On Having Children and the Cost/Benefit Analysis


As the years go by, I have come to realize that one of the durable news items has to do with the cost of having and raising children.  Such studies inform us that having a child results in extraordinary expenditures (both direct and indirect).  We may be talking about hundreds of thousands of dollars per son or daughter.  

I can understand the fascination with performing such studies.  Maybe the idea is that a couple can take such information into account and make a highly rational calculation as to whether having children is worth the costs.  After all, if you have the children there is money you will have to spend on them and not yourself.  In addition, your time will be restricted by their needs.  If you have children, you will take less impressive vacations, see fewer high quality stage productions, see fewer films not made by Disney, eat at fewer great restaurants, etc.  All of those things are true.  But I have to say that I would not make the decision to have children on that basis.  

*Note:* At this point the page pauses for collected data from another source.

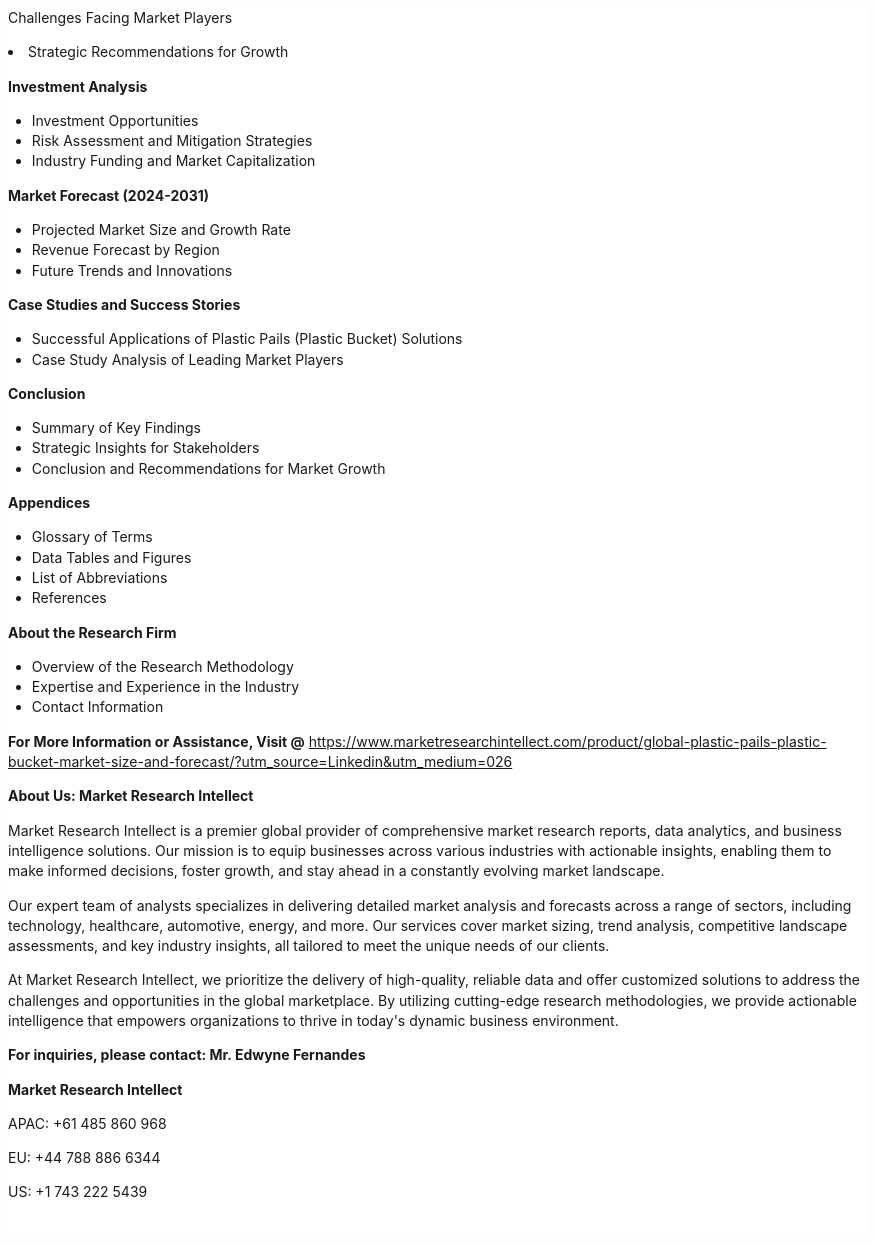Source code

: Challenges Facing Market Players</li><li>Strategic Recommendations for Growth</li></ul><p><strong>Investment Analysis</strong></p><ul><li>Investment Opportunities</li><li>Risk Assessment and Mitigation Strategies</li><li>Industry Funding and Market Capitalization</li></ul><p><strong>Market Forecast (2024-2031)</strong></p><ul><li>Projected Market Size and Growth Rate</li><li>Revenue Forecast by Region</li><li>Future Trends and Innovations</li></ul><p><strong>Case Studies and Success Stories</strong></p><ul><li>Successful Applications of Plastic Pails (Plastic Bucket) Solutions</li><li>Case Study Analysis of Leading Market Players</li></ul><p><strong>Conclusion</strong></p><ul><li>Summary of Key Findings</li><li>Strategic Insights for Stakeholders</li><li>Conclusion and Recommendations for Market Growth</li></ul><p><strong>Appendices</strong></p><ul><li>Glossary of Terms</li><li>Data Tables and Figures</li><li>List of Abbreviations</li><li>References</li></ul><p><strong>About the Research Firm</strong></p><ul><li>Overview of the Research Methodology</li><li>Expertise and Experience in the Industry</li><li>Contact Information</li></ul></div><div class="article-main__content" data-test-id="publishing-text-block"><p><span class="font-[700]"><strong>For More Information or Assistance, Visit @</strong>&nbsp;<a href="https://www.marketresearchintellect.com/product/global-plastic-pails-plastic-bucket-market-size-and-forecast/?utm_source=Linkedin&utm_medium=026">https://www.marketresearchintellect.com/product/global-plastic-pails-plastic-bucket-market-size-and-forecast/?utm_source=Linkedin&utm_medium=026</a></span></p><p><strong>About Us: Market Research Intellect</strong></p><p>Market Research Intellect is a premier global provider of comprehensive market research reports, data analytics, and business intelligence solutions. Our mission is to equip businesses across various industries with actionable insights, enabling them to make informed decisions, foster growth, and stay ahead in a constantly evolving market landscape.</p><p>Our expert team of analysts specializes in delivering detailed market analysis and forecasts across a range of sectors, including technology, healthcare, automotive, energy, and more. Our services cover market sizing, trend analysis, competitive landscape assessments, and key industry insights, all tailored to meet the unique needs of our clients.</p><p>At Market Research Intellect, we prioritize the delivery of high-quality, reliable data and offer customized solutions to address the challenges and opportunities in the global marketplace. By utilizing cutting-edge research methodologies, we provide actionable intelligence that empowers organizations to thrive in today's dynamic business environment.</p><p><strong>For inquiries, please contact: Mr. Edwyne Fernandes</strong></p><p><strong>Market Research Intellect</strong></p><p>APAC: +61 485 860 968</p><p>EU: +44 788 886 6344</p><p>US: +1 743 222 5439</p></div><div class="article-main__content" data-test-id="publishing-text-block">&nbsp;</div>
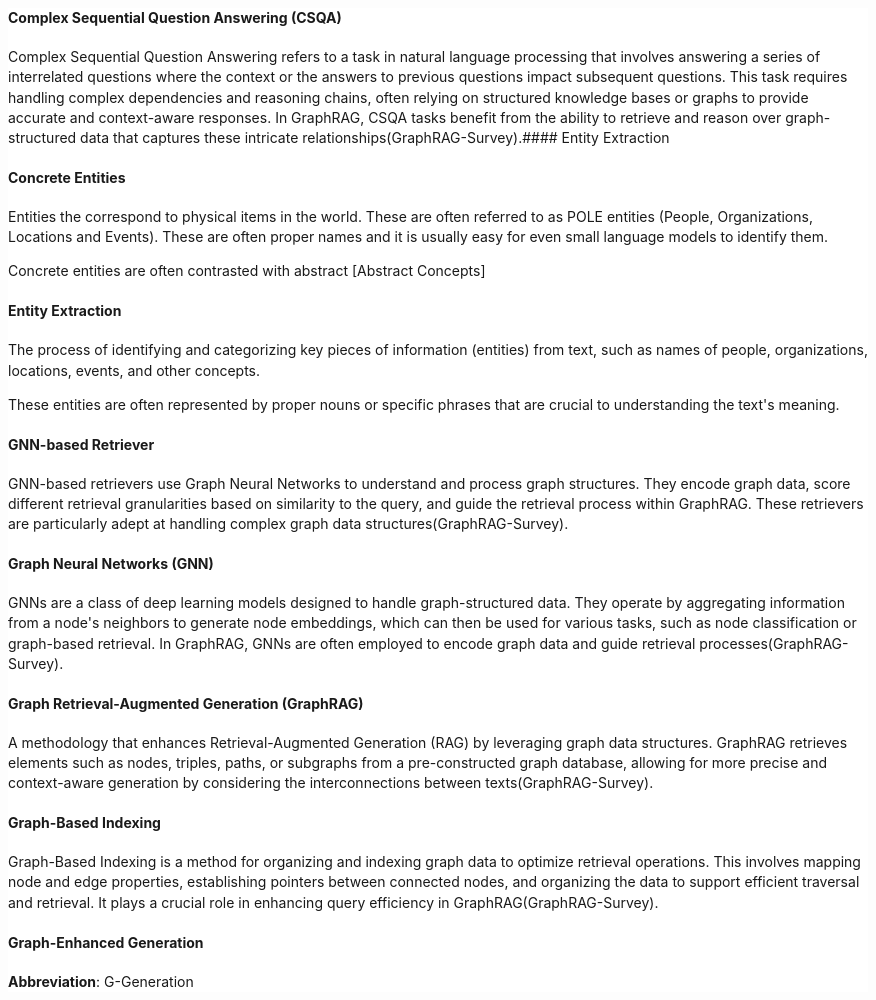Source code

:#### Complex Sequential Question Answering (CSQA)

Complex Sequential Question Answering refers to a task in natural language processing that involves answering a series of interrelated questions where the context or the answers to previous questions impact subsequent questions. This task requires handling complex dependencies and reasoning chains, often relying on structured knowledge bases or graphs to provide accurate and context-aware responses. In GraphRAG, CSQA tasks benefit from the ability to retrieve and reason over graph-structured data that captures these intricate relationships​(GraphRAG-Survey).#### Entity Extraction

#### Concrete Entities

Entities the correspond to physical items in the world.  These are often referred to as POLE entities (People, Organizations, Locations and Events).  These are often proper names and it is usually easy for even small language models to identify them.

Concrete entities are often contrasted with abstract [Abstract Concepts] 

#### Entity Extraction

The process of identifying and categorizing key pieces of information (entities) from text, such as names of people, organizations, locations, events, and other concepts.

These entities are often represented by proper nouns or specific phrases that are crucial to understanding the text's meaning.

#### GNN-based Retriever

GNN-based retrievers use Graph Neural Networks to understand and process graph structures. They encode graph data, score different retrieval granularities based on similarity to the query, and guide the retrieval process within GraphRAG. These retrievers are particularly adept at handling complex graph data structures​(GraphRAG-Survey).

#### Graph Neural Networks (GNN)

GNNs are a class of deep learning models designed to handle graph-structured data. They operate by aggregating information from a node's neighbors to generate node embeddings, which can then be used for various tasks, such as node classification or graph-based retrieval. In GraphRAG, GNNs are often employed to encode graph data and guide retrieval processes​(GraphRAG-Survey).

#### Graph Retrieval-Augmented Generation (GraphRAG)

A methodology that enhances Retrieval-Augmented Generation (RAG) by leveraging graph data structures. GraphRAG retrieves elements such as nodes, triples, paths, or subgraphs from a pre-constructed graph database, allowing for more precise and context-aware generation by considering the interconnections between texts​(GraphRAG-Survey).

#### Graph-Based Indexing

Graph-Based Indexing is a method for organizing and indexing graph data to optimize retrieval operations. This involves mapping node and edge properties, establishing pointers between connected nodes, and organizing the data to support efficient traversal and retrieval. It plays a crucial role in enhancing query efficiency in GraphRAG​(GraphRAG-Survey).

#### Graph-Enhanced Generation
**Abbreviation**: G-Generation<br/>

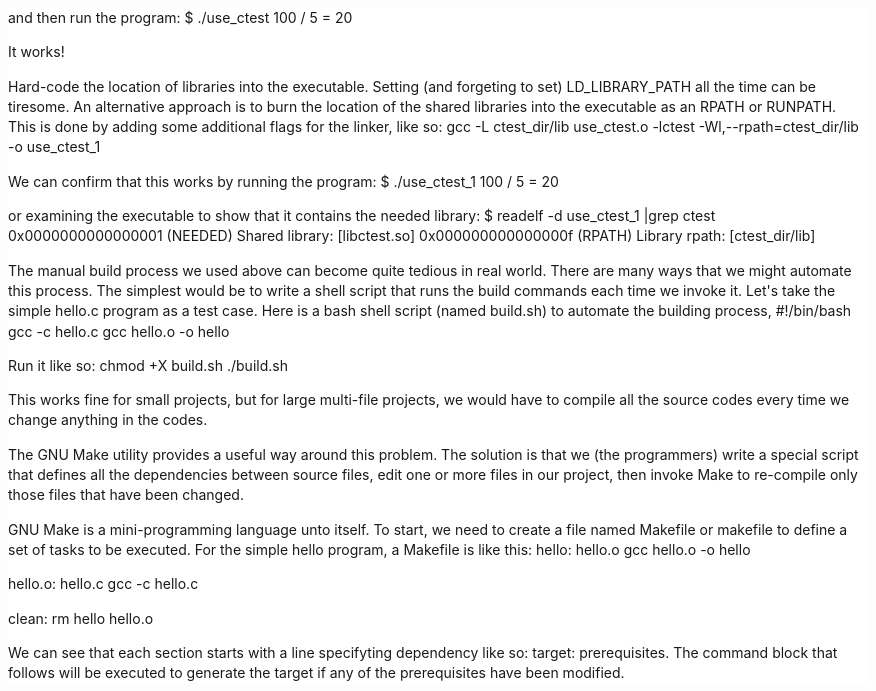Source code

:and then run the program:
$ ./use_ctest 
100 / 5 = 20

It works! 

Hard-code the location of libraries into the executable. Setting (and forgeting to set) LD_LIBRARY_PATH all the time can be tiresome. An alternative approach is to burn the location of the shared libraries into the executable as an RPATH or RUNPATH. This is done by adding some additional flags for the linker, like so:
gcc -L ctest_dir/lib use_ctest.o -lctest -Wl,--rpath=ctest_dir/lib -o use_ctest_1

We can confirm that this works by running the program:
$ ./use_ctest_1
100 / 5 = 20

or examining the executable to show that it contains the needed library:
$ readelf -d use_ctest_1 |grep ctest
 0x0000000000000001 (NEEDED)             Shared library: [libctest.so]
 0x000000000000000f (RPATH)              Library rpath: [ctest_dir/lib]


The manual build process we used above can become quite tedious in real world. There are many ways that we might automate this process. The simplest would be to write a shell script that runs the build commands each time we invoke it. Let's take the simple hello.c program as a test case. Here is a bash shell script (named build.sh) to automate the building process,
#!/bin/bash
gcc -c hello.c
gcc hello.o -o hello

Run it like so:
chmod +X build.sh
./build.sh


This works fine for small projects, but for large multi-file projects, we would have to compile all the source codes every time we change anything in the codes.

The GNU Make utility provides a useful way around this problem. The solution is that we (the programmers) write a special script that defines all the dependencies between source files, edit one or more files in our project, then invoke Make to re-compile only those files that have been changed.

GNU Make is a mini-programming language unto itself. To start, we need to create a file named Makefile or makefile to define a set of tasks to be executed. For the simple hello program, a Makefile is like this:
hello: hello.o
        gcc hello.o -o hello

hello.o: hello.c
        gcc -c hello.c

clean:
        rm hello hello.o


We can see that each section starts with a line specifyting dependency like so: target: prerequisites. The command block that follows will be executed to generate the target if any of the prerequisites have been modified. 
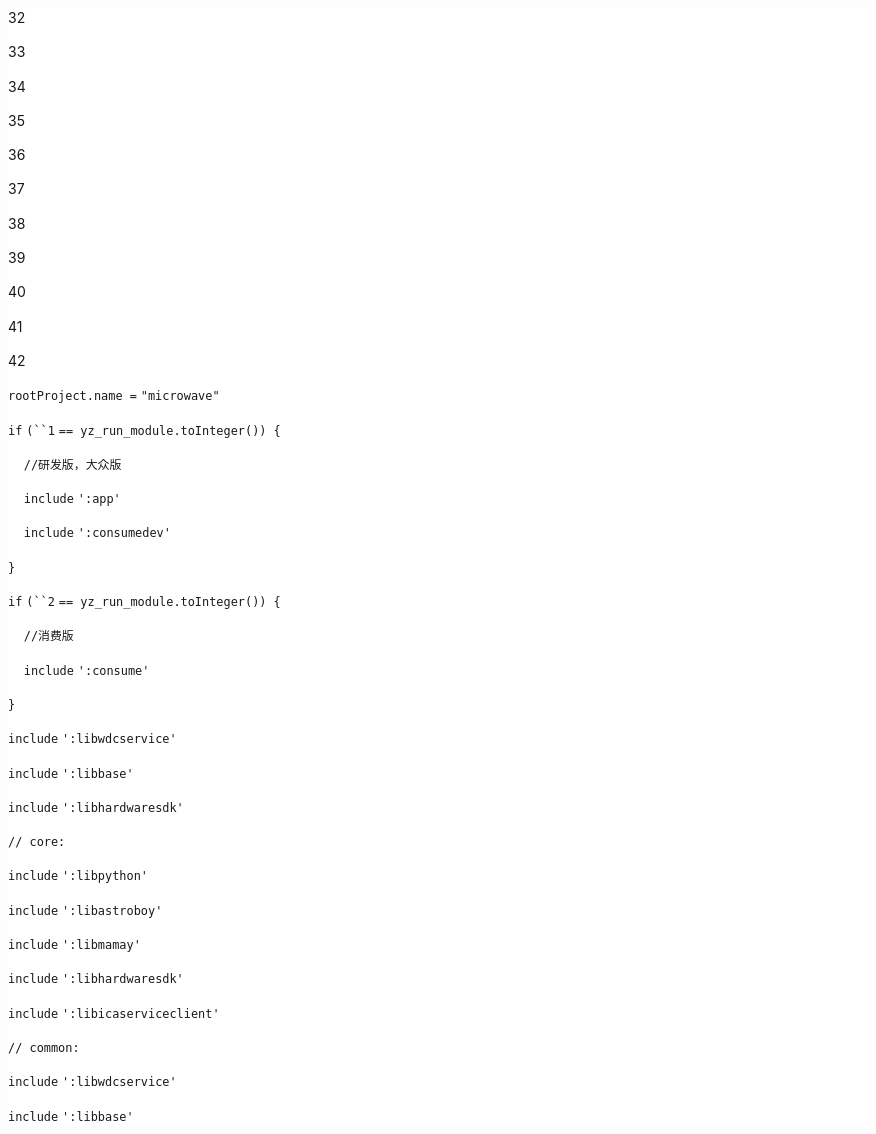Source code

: 32

33

34

35

36

37

38

39

40

41

42

`rootProject.name =` `"microwave"`

`if` `(``1` `== yz_run_module.toInteger()) {`

    `//研发版，大众版`

    `include` `':app'`

    `include` `':consumedev'`

`}`

`if` `(``2` `== yz_run_module.toInteger()) {`

    `//消费版`

    `include` `':consume'`

`}`

`include` `':libwdcservice'`

`include` `':libbase'`

`include` `':libhardwaresdk'`

`// core:`

`include` `':libpython'`

`include` `':libastroboy'`

`include` `':libmamay'`

`include` `':libhardwaresdk'`

`include` `':libicaserviceclient'`

`// common:`

`include` `':libwdcservice'`

`include` `':libbase'`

Having children is what might be called a sui generis experience.  It is not really comparable to anything else.  You cannot truly generate parallels between the allure of vacations in Europe, for example, and day to day life as a parent.  

Being a parent is sui generis because it is the only way to experience the mountainous responsibility for new life.  You must provide for the child’s survival, but that is the lowest level.  You are also responsible, to some degree, for how the child will live and who the child will become.  I think that if you do it correctly, you come to care more about your child’s life than your own.

Nothing hurts me more than to see one of my children rejected by others.  Nothing gives me more joy than to see one or both of them happy or successful.  Having a child is high risk.  It is high risk because you are sending part of yourself out into the world, but that part of yourself is more vulnerable, less wise, less capable than you.  And sometimes all you can do is watch.  Parenting is painful.  

But having a child is also high reward.  I wouldn’t trade anything for the first time my daughter realized she could make me laugh or having been able to comfort my son after an early surgery left him disoriented and frightened.  Parenting is joyful.